Verbraucherzentralen fordern kostenlosen und datenschutzfreundlichen digitalen Euro

Die deutschen Verbraucherzentralen sprechen sich für die Einführung eines digitalen Euro aus – also eines elektronischen Pendants zum bisherigen Bargeld. „Der digitale Euro kann uns unabhängiger von außereuropäischen Zahlungsdiensten machen“, sagte die Chefin des Verbraucherzentrale Bundesverbands (VZBV), Ramona Pop, den Zeitungen der Funke-Mediengruppe (Montagsausgaben).

Aber nur, wenn er für Verbraucher „einfach nutzbar, sicher und datenschutzfreundlich gestaltet wird“. Dafür müsse der digitale Euro online wie offline kostenfrei verfügbar sein, ergänzte Pop. „Er sollte Bargeld sinnvoll ergänzen, nicht verdrängen.“ Verbraucher müssten frei entscheiden können, ob sie bar oder digital zahlen wollen.

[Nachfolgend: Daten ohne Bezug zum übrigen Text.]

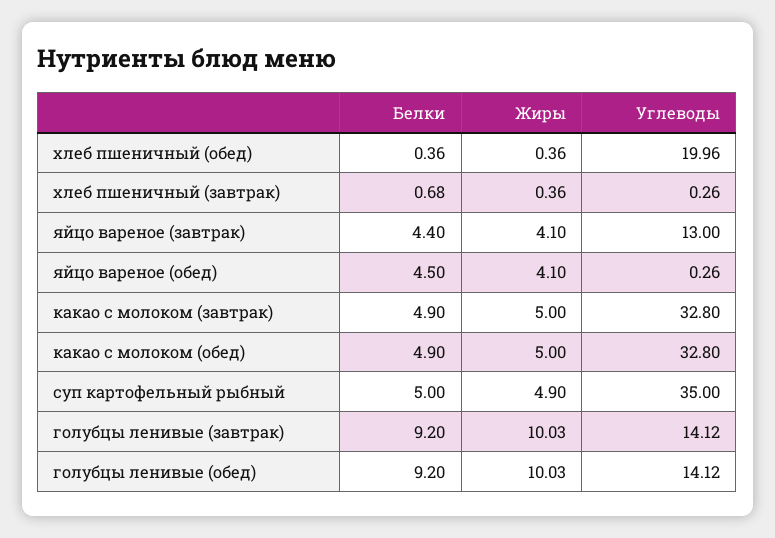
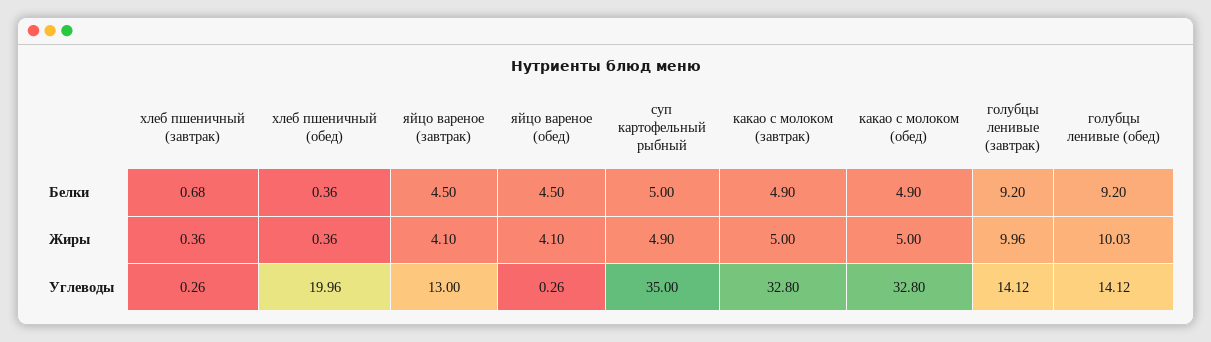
Белки, яйцо вареное (завтрак): 4.4 -> 4.5
Жиры, голубцы ленивые (завтрак): 10.03 -> 9.96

Die Europäische Zentralbank, die nationalen Notenbanken und der EU-Gesetzgeber arbeiten derzeit mit Hochdruck am Projekt eines digitalen Euro. Es geht um elektronisches Zentralbankgeld, das Scheinen und Münzen gleichgestellt ist und überall in der Eurozone zum Einsatz kommen soll. Mit dem Projekt reagieren die Europäer auf den Siegeszug des elektronischen Bezahlens und den Umstand, dass der Kontinent dabei weitgehend von US-Dienstleistern wie Paypal, Visa oder Mastercard abhängig ist. Kritiker befürchten, dass mit dem digitalen Euro eine schleichende Abschaffung des Bargelds einhergehen könnte, was die Beteiligten zurückweisen. Nach bisherigen Planungen könnte der digitale Euro 2029 an den Start gehen.